The Connecticut-based public arbitrator, John James McGovern Jr., wrote in his finding that Robinhood’s two divisions, Robinhood Markets and Robinhood Financial, were “jointly and severally liable” for Batista’s losses.
For Batista’s lawyer, Jorge Altamirano, the cash award has a larger significance; showing retail investors the correct way to take Robinhood to task.
“There was a lot of noise about all of the conspiracy theories,” Altamirano explained, referring to various civil suits that attempted to prove Robinhood colluded with its prime market maker, Citadel Securities, to restrict trading and protect hedge funds shorting meme stocks. The Securities and Exchange Commission investigated such allegations and found them lacking proof.
In keeping with their narrow approach, Altamirano and Batista did not engage with conspiracy theories about the trading restrictions and stuck entirely to the details of Batista’s case.
“Finra showed here that they were willing to adjudicate a case on the merits,” said Altamirano. “This opens the door for other investors to revisit that day [in January] and maybe take action.”
The idea that Batista’s $30K could turn into something larger — like a flurry of awards for damages that take a chunk out of Robinhood’s legal citadel — may be an exciting one for the legion of “Apes” still furious about January 2021, but at least one expert is taking a more measured view of the situation.
“There’s no precedential value to this award, and Finra tends to go all over the place on these kinds of arbitrations,” cautioned Francis Curran, a securities litigation attorney at Kudman Trachten Aloe & Posner.
Even so, Curran did see how a Finra arbitrator might have been compelled by the specificity of Batista’s claim, and that Robinhood, which Finra already fined multiple times, including with a record $70 million penalty in June 2021, hurt the kind of unsophisticated trader it was designed to attract, including when it helped fuel and then pulled the plug on the meme-stock short-squeeze.
“I think it’s too soon to tell if it’s the first of a trend,” Curran said. “But it’s certainly got to catch Robinhood’s attention.”
And that attention already has become a little scattered in recent months.
Robinhood, which declined to comment on this story, has faced a plunging stock price since its July IPO, increased competition, and persistent concerns that the SEC might change the rules around payment for order flow in 2022, threatening a large part of its business model.
One signal of how 2022 is shaping up might be a deeper look at Batista himself.
While $30K might seem like a paltry sum to Robinhood, it’s real money to Batista, who said it will go a long way to help support his young family, in addition to his trucking income, while he also continues to invest in the market.

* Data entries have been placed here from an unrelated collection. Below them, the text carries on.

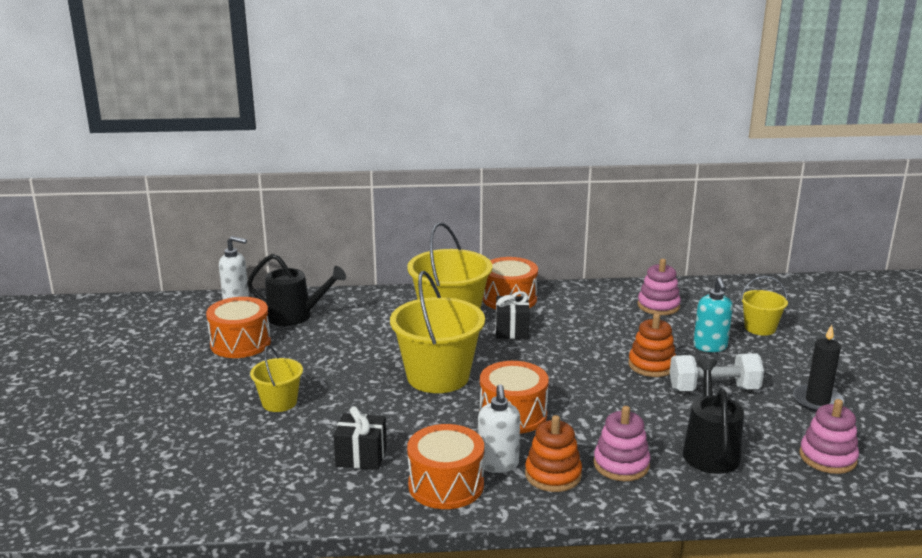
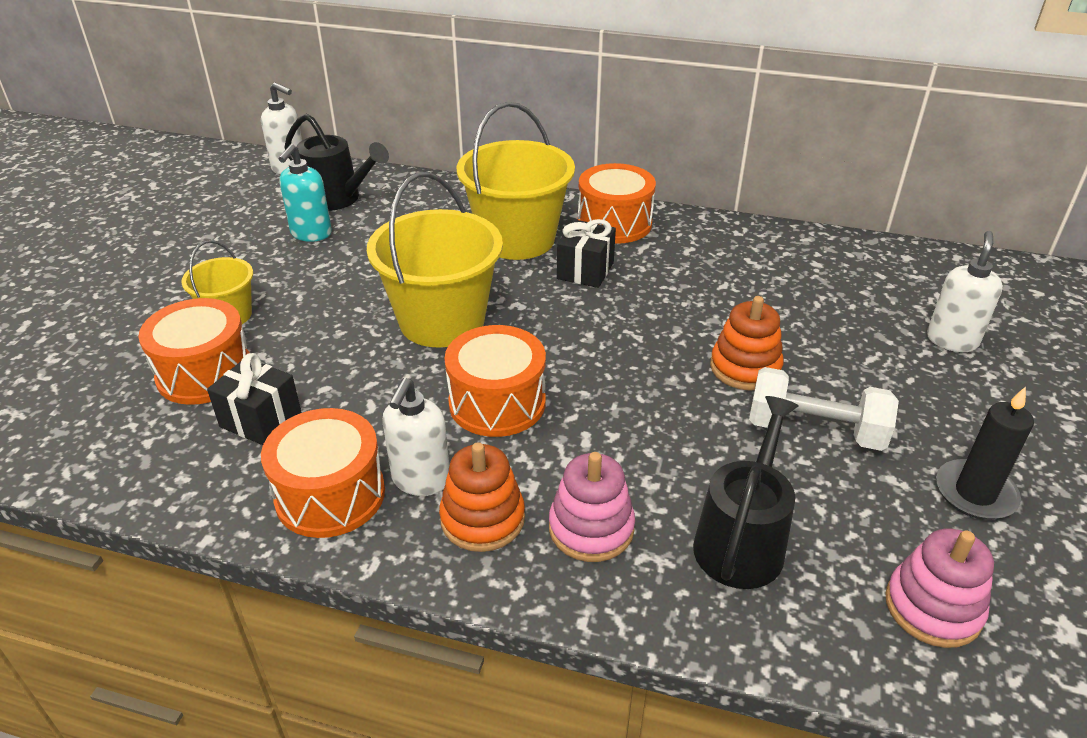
camera: 20 degrees right, 15 degrees up
(240, 343) = (250, 223): orange drum -> orange drum (205, 373)
(658, 306) = (815, 273): pink stacking toy -> none
(710, 347) = (853, 356): turquoise soap dispenser -> turquoise soap dispenser (311, 234)
(760, 328) = (952, 340): yellow bucket -> white soap dispenser

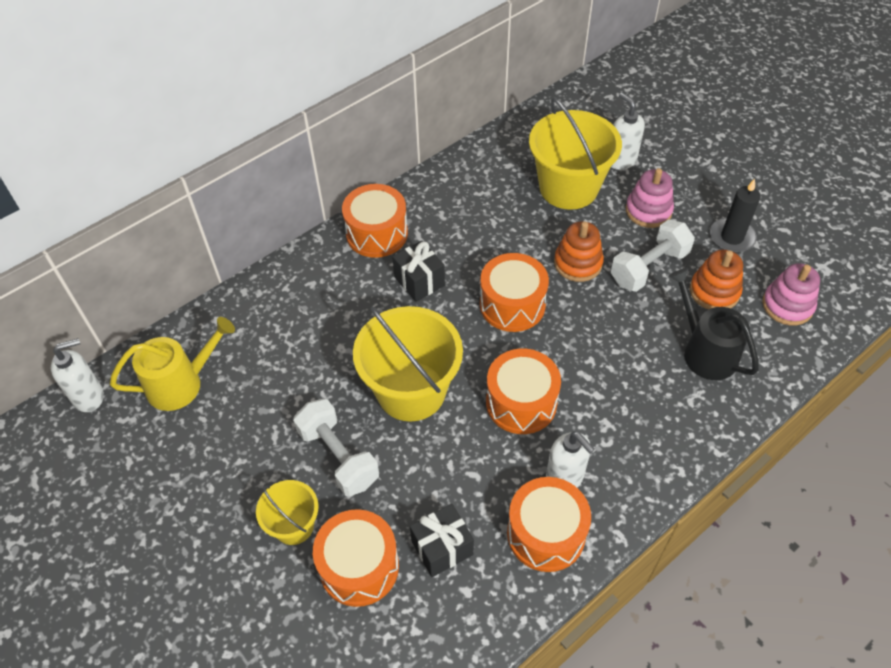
camera: 55 degrees left, 15 degrees up
(311, 234) = (221, 424): turquoise soap dispenser -> none
(325, 309) = (338, 457): none -> white dumbbell
(337, 199) = (181, 384): black watering can -> yellow watering can
(482, 519) = (617, 461): orange stacking toy -> orange stacking toy (714, 291)
(517, 239) = (347, 298): yellow bucket -> yellow bucket (568, 188)
(591, 528) = (656, 412): pink stacking toy -> pink stacking toy (648, 211)
(626, 342) = (512, 305): none -> orange drum

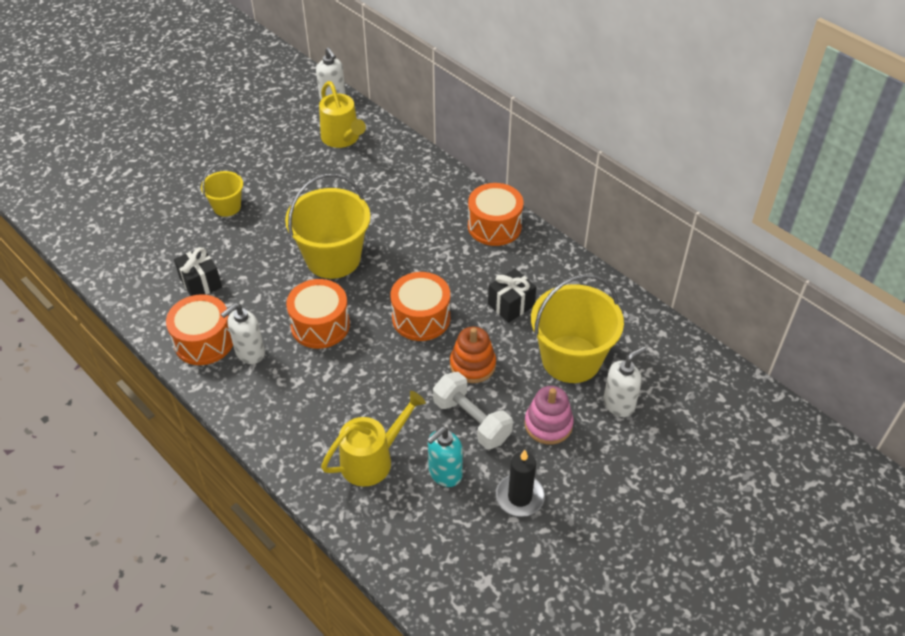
camera: 85 degrees right, 5 degrees down
(338, 457) = (278, 223): white dumbbell -> none
(359, 567) = (193, 241): orange drum -> none
(419, 281) = (443, 256): black gift -> black gift (511, 305)
(705, 351) = (372, 460): black watering can -> yellow watering can
(714, 291) = (445, 474): orange stacking toy -> turquoise soap dispenser
(787, 305) = (430, 538): pink stacking toy -> none

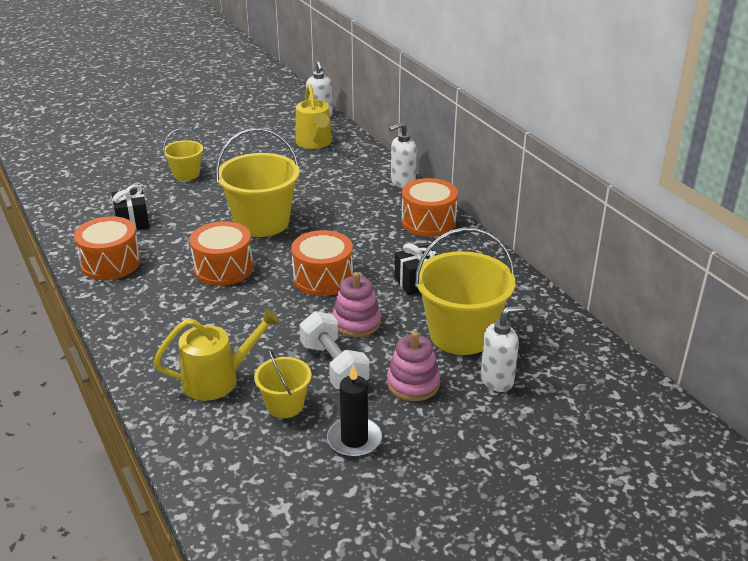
camera: 15 degrees right, 15 degrees down
(249, 353) = (147, 278): white soap dispenser -> white soap dispenser (402, 182)
(445, 474) = (285, 405): turquoise soap dispenser -> yellow bucket
(472, 365) = (356, 322): orange stacking toy -> pink stacking toy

“I’m definitely going to continue to trade,” said Batista, who maintains a vestigial Robinhood account but now mostly trades on a competing app, Webull. “These aren’t meme stocks to me. I just watch the momentum. I’ll take 10 stocks and watch throughout the day.”
Speaking of meme stocks…
Like the markets, both GameStop and AMC Entertainment
bounced back from huge drops in early trading, but with very different results.
While AMC managed to mostly undo a 7.4% morning drop to close down 0.9% on Monday, GameStop had to reverse a 14.2% morning plummet and finished the session down 6.7%.
It was the same story for most memes on the day, except for the MAGA meme crowd.